The combination of ARc-based enforcement with zkML proofs is the novel contribution described in our paper *Succinctly Verifiable Agentic Guardrails With ZKP Over Automated Reasoning*. Where ARc solves enforcement, zkML solves verification at scale — enabling any machine to confirm a guardrail decision was made correctly without re-executing the proof, without trusting the provider, and without seeing the policy.

***

### FAQ

#### What makes ICME PreFlight different from prompt-based AI guardrails?

Prompt-based guardrails ask a model to interpret whether an action is allowed. ICME PreFlight compiles policy into formal logic and checks it with a solver. One is judgment. The other is proof.

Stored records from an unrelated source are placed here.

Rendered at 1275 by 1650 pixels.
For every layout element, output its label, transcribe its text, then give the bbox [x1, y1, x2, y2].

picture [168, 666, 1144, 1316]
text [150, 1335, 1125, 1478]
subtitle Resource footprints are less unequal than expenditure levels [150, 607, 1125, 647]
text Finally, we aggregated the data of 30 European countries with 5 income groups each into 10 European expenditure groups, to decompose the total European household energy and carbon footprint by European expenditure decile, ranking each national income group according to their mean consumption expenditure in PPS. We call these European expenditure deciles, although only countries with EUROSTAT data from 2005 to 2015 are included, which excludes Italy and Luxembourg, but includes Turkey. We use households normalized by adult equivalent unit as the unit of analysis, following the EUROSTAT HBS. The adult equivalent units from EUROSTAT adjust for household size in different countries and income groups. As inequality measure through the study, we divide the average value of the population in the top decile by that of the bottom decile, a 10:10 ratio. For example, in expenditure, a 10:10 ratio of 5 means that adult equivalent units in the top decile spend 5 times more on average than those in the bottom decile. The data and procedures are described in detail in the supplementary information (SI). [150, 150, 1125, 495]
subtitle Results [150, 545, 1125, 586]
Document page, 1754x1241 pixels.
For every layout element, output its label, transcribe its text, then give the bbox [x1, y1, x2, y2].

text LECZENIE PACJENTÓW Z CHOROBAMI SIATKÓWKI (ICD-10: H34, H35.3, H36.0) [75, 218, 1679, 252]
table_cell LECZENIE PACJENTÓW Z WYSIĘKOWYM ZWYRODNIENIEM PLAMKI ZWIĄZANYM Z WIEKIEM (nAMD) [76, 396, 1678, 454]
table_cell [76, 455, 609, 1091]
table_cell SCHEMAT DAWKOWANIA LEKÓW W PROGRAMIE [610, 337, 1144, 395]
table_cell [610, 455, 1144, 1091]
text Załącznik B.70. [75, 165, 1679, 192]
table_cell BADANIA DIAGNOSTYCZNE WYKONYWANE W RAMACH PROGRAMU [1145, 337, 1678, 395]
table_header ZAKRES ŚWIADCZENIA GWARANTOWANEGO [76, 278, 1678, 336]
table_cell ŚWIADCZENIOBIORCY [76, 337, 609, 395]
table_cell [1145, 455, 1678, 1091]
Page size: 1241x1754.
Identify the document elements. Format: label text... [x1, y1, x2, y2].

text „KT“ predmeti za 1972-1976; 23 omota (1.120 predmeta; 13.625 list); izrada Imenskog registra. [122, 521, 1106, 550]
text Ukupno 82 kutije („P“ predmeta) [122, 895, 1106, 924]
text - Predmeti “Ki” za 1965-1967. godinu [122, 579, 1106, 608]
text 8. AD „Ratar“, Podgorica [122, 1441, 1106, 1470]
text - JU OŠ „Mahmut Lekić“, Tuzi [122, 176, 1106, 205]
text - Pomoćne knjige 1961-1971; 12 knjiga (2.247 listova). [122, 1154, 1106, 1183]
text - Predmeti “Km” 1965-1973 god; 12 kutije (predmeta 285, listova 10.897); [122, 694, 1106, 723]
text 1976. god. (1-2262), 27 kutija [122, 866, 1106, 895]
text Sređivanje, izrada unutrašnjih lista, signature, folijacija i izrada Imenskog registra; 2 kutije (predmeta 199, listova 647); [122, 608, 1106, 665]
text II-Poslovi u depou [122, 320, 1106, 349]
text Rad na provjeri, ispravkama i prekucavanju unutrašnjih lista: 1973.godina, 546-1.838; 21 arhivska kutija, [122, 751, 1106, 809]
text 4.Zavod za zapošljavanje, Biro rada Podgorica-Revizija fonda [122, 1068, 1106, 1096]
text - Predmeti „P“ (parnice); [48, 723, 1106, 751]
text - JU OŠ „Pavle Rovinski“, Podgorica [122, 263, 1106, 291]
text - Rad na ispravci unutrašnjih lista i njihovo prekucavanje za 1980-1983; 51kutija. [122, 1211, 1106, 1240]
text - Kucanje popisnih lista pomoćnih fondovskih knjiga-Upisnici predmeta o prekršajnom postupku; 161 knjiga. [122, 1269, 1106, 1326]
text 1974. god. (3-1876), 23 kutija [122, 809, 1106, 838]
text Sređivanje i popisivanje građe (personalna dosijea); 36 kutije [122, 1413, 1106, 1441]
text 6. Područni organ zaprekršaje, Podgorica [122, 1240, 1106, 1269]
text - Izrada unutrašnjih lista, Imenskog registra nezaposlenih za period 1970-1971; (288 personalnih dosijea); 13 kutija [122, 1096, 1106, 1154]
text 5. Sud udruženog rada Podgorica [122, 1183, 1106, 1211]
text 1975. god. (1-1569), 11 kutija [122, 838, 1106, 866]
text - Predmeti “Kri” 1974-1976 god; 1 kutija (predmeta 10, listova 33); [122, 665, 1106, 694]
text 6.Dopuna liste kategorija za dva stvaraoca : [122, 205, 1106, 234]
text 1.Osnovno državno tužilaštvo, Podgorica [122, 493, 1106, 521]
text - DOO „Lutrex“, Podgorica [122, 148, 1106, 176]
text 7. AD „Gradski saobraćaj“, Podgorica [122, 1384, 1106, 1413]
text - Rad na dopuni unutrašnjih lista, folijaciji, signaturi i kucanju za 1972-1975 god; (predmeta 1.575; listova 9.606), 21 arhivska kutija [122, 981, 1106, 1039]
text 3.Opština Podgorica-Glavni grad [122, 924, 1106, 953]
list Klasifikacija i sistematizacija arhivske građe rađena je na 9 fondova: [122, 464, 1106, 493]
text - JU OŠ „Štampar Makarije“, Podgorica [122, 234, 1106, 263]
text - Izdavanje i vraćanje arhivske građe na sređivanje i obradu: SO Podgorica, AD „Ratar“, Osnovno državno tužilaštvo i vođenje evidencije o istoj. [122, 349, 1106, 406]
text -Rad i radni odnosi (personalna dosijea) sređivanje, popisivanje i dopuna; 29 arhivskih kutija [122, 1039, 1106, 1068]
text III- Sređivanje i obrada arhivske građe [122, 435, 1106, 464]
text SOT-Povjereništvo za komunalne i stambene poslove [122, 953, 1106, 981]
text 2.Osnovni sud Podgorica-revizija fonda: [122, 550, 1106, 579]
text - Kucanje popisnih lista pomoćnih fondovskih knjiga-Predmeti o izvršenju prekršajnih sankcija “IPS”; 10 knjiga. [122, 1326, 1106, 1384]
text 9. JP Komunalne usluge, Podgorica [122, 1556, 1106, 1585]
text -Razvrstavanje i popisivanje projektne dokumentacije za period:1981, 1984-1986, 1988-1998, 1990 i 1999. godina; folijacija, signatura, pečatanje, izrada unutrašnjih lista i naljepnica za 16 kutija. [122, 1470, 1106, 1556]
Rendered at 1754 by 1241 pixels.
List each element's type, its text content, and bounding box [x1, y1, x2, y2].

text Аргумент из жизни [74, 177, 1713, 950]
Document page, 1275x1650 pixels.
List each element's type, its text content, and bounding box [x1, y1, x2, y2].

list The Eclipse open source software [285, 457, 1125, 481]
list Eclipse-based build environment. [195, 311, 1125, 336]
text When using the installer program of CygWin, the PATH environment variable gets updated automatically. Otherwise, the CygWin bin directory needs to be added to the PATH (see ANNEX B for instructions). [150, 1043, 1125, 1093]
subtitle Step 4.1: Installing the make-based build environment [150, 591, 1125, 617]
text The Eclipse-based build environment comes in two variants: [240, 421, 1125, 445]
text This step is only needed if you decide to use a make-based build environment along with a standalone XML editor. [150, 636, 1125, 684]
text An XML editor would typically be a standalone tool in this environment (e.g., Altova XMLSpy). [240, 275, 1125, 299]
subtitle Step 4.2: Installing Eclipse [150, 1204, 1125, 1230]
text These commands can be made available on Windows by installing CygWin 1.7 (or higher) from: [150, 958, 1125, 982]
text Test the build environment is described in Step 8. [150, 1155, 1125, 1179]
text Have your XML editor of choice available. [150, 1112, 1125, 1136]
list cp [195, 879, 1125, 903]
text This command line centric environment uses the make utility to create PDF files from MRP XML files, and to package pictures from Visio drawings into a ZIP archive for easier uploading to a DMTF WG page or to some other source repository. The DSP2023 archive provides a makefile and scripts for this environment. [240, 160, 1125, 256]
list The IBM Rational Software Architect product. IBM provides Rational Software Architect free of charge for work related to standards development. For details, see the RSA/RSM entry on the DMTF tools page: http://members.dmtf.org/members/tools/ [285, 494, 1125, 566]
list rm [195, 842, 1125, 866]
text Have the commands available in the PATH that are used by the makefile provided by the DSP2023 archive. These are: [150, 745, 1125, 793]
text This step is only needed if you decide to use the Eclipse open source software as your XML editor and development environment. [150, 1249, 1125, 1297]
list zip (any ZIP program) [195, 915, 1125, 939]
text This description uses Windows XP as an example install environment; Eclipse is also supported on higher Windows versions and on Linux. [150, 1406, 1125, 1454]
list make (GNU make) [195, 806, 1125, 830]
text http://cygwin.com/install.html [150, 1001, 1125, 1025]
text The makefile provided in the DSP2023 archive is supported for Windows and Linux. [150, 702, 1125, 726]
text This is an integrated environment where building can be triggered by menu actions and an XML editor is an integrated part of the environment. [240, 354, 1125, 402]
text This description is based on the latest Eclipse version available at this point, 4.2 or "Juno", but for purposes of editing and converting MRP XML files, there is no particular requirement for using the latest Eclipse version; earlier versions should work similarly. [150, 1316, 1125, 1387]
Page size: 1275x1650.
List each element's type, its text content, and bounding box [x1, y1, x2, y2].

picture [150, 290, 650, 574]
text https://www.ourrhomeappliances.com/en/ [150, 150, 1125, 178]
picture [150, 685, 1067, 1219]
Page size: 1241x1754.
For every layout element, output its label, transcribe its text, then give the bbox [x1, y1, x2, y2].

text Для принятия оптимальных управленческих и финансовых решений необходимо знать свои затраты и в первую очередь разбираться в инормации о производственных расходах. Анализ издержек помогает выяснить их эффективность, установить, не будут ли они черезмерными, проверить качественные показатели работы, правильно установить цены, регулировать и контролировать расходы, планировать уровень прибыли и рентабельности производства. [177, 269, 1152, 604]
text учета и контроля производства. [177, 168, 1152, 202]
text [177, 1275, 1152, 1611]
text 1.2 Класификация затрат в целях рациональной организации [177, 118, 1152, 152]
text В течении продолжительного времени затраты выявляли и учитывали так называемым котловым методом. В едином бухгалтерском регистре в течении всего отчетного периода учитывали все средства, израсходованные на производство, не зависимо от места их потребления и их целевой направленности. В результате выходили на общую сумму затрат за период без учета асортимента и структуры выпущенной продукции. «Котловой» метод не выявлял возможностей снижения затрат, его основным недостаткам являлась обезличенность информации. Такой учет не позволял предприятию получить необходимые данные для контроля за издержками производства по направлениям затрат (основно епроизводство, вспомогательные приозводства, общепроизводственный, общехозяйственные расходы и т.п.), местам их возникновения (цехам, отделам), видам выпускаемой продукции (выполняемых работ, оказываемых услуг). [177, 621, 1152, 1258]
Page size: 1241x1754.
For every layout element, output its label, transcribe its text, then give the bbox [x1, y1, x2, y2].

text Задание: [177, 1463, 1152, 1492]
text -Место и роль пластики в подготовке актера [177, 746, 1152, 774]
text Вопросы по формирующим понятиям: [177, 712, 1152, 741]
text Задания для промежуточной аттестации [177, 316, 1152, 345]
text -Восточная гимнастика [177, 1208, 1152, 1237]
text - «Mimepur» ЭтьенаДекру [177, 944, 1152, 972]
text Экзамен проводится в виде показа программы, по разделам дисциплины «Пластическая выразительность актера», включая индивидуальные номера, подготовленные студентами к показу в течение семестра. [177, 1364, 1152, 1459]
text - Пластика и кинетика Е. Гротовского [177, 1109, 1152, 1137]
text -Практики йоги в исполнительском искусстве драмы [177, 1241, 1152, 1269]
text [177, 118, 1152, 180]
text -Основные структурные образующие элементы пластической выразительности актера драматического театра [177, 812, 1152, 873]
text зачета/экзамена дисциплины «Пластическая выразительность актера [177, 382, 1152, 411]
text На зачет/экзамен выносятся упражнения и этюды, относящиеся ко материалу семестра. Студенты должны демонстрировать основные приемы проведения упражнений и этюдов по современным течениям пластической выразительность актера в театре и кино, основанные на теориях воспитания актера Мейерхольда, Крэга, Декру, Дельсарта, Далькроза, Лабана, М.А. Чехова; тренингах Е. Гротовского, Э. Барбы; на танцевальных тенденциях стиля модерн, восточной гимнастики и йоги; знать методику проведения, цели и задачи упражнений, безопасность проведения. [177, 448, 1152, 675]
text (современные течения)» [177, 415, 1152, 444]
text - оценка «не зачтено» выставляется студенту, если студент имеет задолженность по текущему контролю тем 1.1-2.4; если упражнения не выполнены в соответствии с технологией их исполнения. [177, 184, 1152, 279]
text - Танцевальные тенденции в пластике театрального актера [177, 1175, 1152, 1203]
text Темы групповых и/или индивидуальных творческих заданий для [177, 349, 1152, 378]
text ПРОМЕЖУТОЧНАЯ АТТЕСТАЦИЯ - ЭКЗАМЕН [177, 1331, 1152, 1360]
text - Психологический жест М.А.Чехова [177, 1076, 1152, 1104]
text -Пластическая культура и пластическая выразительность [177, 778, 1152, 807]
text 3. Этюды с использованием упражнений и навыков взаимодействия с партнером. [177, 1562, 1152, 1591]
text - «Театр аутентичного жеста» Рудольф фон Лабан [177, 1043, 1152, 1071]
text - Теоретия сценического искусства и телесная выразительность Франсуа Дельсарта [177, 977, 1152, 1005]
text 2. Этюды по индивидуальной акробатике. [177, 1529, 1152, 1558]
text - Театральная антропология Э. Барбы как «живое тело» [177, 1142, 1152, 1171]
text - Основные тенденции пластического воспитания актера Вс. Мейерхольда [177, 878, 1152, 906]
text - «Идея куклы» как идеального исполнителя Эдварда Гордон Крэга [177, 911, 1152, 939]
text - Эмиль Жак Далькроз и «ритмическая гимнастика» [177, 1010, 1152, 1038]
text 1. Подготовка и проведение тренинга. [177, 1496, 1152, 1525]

#### Does ICME PreFlight stop prompt injection?

It is resistant to prompt injection when the policy is written around verifiable facts in the action. Examples include amounts, recipients, destinations, time windows, and data scope. Those facts are checked directly against the policy constraints.

#### What do `SAT` and `UNSAT` mean?

`SAT` means the action satisfies the policy constraints. `UNSAT` means it violates them and is blocked. For more detail, read [Understanding SAT / UNSAT](/documentation/learning/how-icme-preflight-works/understanding-sat-unsat.md).

#### Why add zero-knowledge proofs to AI agent security?

They let any third party verify a guardrail decision without seeing the private policy or rerunning the full computation. That gives you public verifiability, privacy, and tamper-evident audit trails.